## REQUIREMENT
Omit every image, and transcribe the remaining entries exactly as given.

## RECORD SET
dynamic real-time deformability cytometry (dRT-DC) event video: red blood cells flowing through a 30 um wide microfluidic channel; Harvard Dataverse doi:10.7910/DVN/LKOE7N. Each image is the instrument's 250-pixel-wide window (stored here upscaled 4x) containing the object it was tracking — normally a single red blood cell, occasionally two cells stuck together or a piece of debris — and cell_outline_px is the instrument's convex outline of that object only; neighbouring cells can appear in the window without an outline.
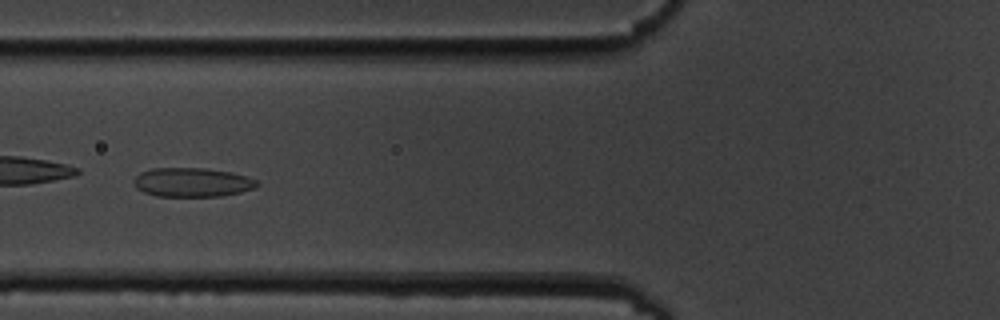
{"species": "common noctule bat (a hibernating species)", "species_latin": "Nyctalus noctula", "temperature_condition": "cold", "stored_images_in_passage": 10, "camera_frame_rate_fps": 3000, "um_per_image_px": 0.085, "animal": {"sex": "male", "body_mass_g": 19.5, "forearm_length_mm": 54.6}, "frame": {"image": 1, "passage_image": 6, "time_ms": 5.667, "image_size_px": [1000, 320], "cell_outline_px": [[260, 184], [256, 188], [240, 192], [220, 196], [156, 196], [144, 192], [136, 188], [132, 184], [132, 180], [140, 172], [152, 168], [204, 168], [232, 172], [248, 176], [256, 180]], "centroid_in_image_um": [16.33, 15.49], "position_along_channel_um": 109.5, "area_um2": 21.1}}
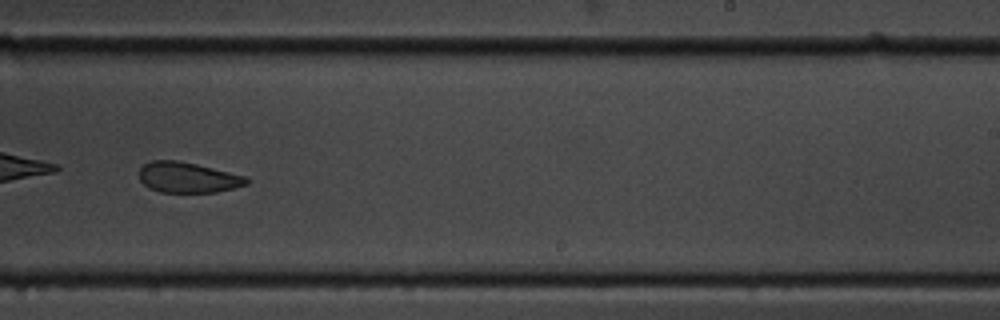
{"frame": {"image": 2, "passage_image": 10, "time_ms": 10.333, "image_size_px": [1000, 320], "cell_outline_px": [[248, 184], [216, 192], [160, 192], [148, 188], [140, 180], [140, 168], [144, 164], [152, 160], [176, 160], [196, 164], [244, 176], [248, 180]], "centroid_in_image_um": [15.92, 15.08], "position_along_channel_um": 273.1, "area_um2": 18.84}}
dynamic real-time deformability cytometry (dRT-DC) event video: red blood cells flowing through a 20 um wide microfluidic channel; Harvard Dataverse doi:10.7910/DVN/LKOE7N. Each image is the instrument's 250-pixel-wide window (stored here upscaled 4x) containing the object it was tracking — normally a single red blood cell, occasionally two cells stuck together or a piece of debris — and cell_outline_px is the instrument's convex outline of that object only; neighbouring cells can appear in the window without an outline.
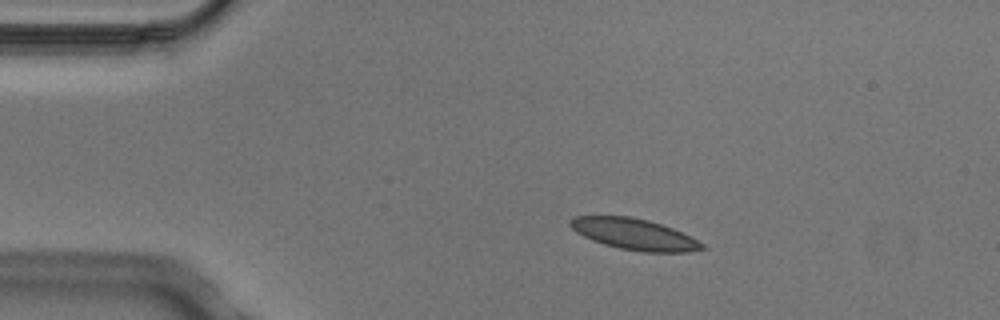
{"species": "Egyptian fruit bat (a non-hibernating species)", "species_latin": "Rousettus aegyptiacus", "temperature_condition": "cold", "stored_images_in_passage": 6, "camera_frame_rate_fps": 3000, "um_per_image_px": 0.085, "animal": {"sex": "male"}, "frame": {"image": 1, "passage_image": 1, "time_ms": 0.0, "image_size_px": [1000, 320], "cell_outline_px": [[704, 248], [688, 252], [644, 252], [620, 248], [604, 244], [592, 240], [576, 232], [568, 224], [568, 220], [576, 216], [628, 216], [648, 220], [672, 228], [704, 244]], "centroid_in_image_um": [53.86, 19.9], "position_along_channel_um": 31.1, "area_um2": 23.58}}
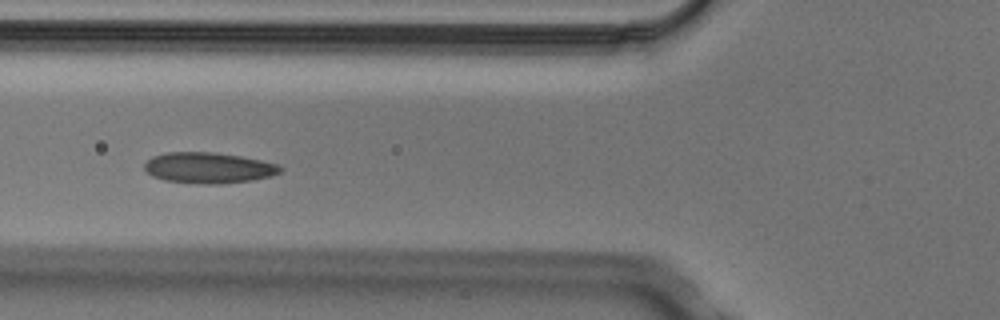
{"frame": {"image": 2, "passage_image": 4, "time_ms": 1.0, "image_size_px": [1000, 320], "cell_outline_px": [[284, 168], [280, 172], [272, 176], [252, 180], [220, 184], [204, 184], [164, 180], [152, 176], [144, 168], [144, 164], [152, 156], [168, 152], [212, 152], [240, 156], [280, 164]], "centroid_in_image_um": [17.75, 14.26], "position_along_channel_um": 108.0, "area_um2": 24.45}}
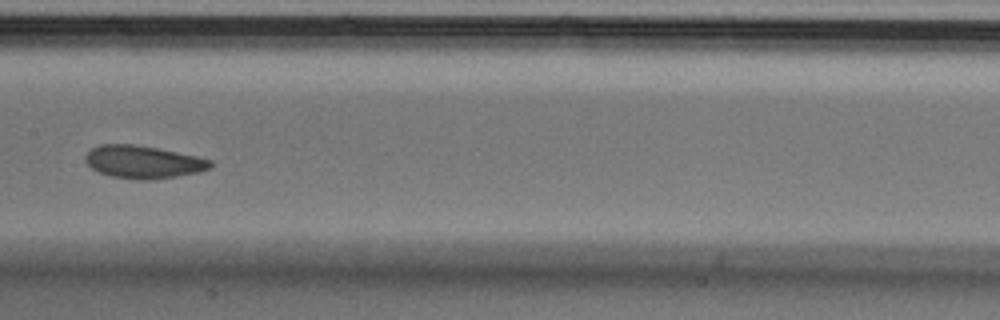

## IN RESPONSE
dynamic real-time deformability cytometry (dRT-DC) event video: red blood cells flowing through a 30 um wide microfluidic channel; Harvard Dataverse doi:10.7910/DVN/LKOE7N. Each image is the instrument's 250-pixel-wide window (stored here upscaled 4x) containing the object it was tracking — normally a single red blood cell, occasionally two cells stuck together or a piece of debris — and cell_outline_px is the instrument's convex outline of that object only; neighbouring cells can appear in the window without an outline.
{"species": "common noctule bat (a hibernating species)", "species_latin": "Nyctalus noctula", "temperature_condition": "cold", "stored_images_in_passage": 10, "camera_frame_rate_fps": 3000, "um_per_image_px": 0.085, "animal": {"sex": "male", "body_mass_g": 19.5, "forearm_length_mm": 54.6}, "frame": {"image": 1, "passage_image": 6, "time_ms": 5.667, "image_size_px": [1000, 320], "cell_outline_px": [[260, 184], [256, 188], [240, 192], [220, 196], [156, 196], [144, 192], [136, 188], [132, 184], [132, 180], [140, 172], [152, 168], [204, 168], [232, 172], [248, 176], [256, 180]], "centroid_in_image_um": [16.33, 15.49], "position_along_channel_um": 109.5, "area_um2": 21.1}}
{"frame": {"image": 2, "passage_image": 10, "time_ms": 10.333, "image_size_px": [1000, 320], "cell_outline_px": [[248, 184], [216, 192], [160, 192], [148, 188], [140, 180], [140, 168], [144, 164], [152, 160], [176, 160], [196, 164], [244, 176], [248, 180]], "centroid_in_image_um": [15.92, 15.08], "position_along_channel_um": 273.1, "area_um2": 18.84}}
dynamic real-time deformability cytometry (dRT-DC) event video: red blood cells flowing through a 20 um wide microfluidic channel; Harvard Dataverse doi:10.7910/DVN/LKOE7N. Each image is the instrument's 250-pixel-wide window (stored here upscaled 4x) containing the object it was tracking — normally a single red blood cell, occasionally two cells stuck together or a piece of debris — and cell_outline_px is the instrument's convex outline of that object only; neighbouring cells can appear in the window without an outline.
{"species": "Egyptian fruit bat (a non-hibernating species)", "species_latin": "Rousettus aegyptiacus", "temperature_condition": "cold", "stored_images_in_passage": 6, "camera_frame_rate_fps": 3000, "um_per_image_px": 0.085, "animal": {"sex": "male"}, "frame": {"image": 1, "passage_image": 1, "time_ms": 0.0, "image_size_px": [1000, 320], "cell_outline_px": [[704, 248], [688, 252], [644, 252], [620, 248], [604, 244], [592, 240], [576, 232], [568, 224], [568, 220], [576, 216], [628, 216], [648, 220], [672, 228], [704, 244]], "centroid_in_image_um": [53.86, 19.9], "position_along_channel_um": 31.1, "area_um2": 23.58}}
{"frame": {"image": 2, "passage_image": 4, "time_ms": 1.0, "image_size_px": [1000, 320], "cell_outline_px": [[284, 168], [280, 172], [272, 176], [252, 180], [220, 184], [204, 184], [164, 180], [152, 176], [144, 168], [144, 164], [152, 156], [168, 152], [212, 152], [240, 156], [280, 164]], "centroid_in_image_um": [17.75, 14.26], "position_along_channel_um": 108.0, "area_um2": 24.45}}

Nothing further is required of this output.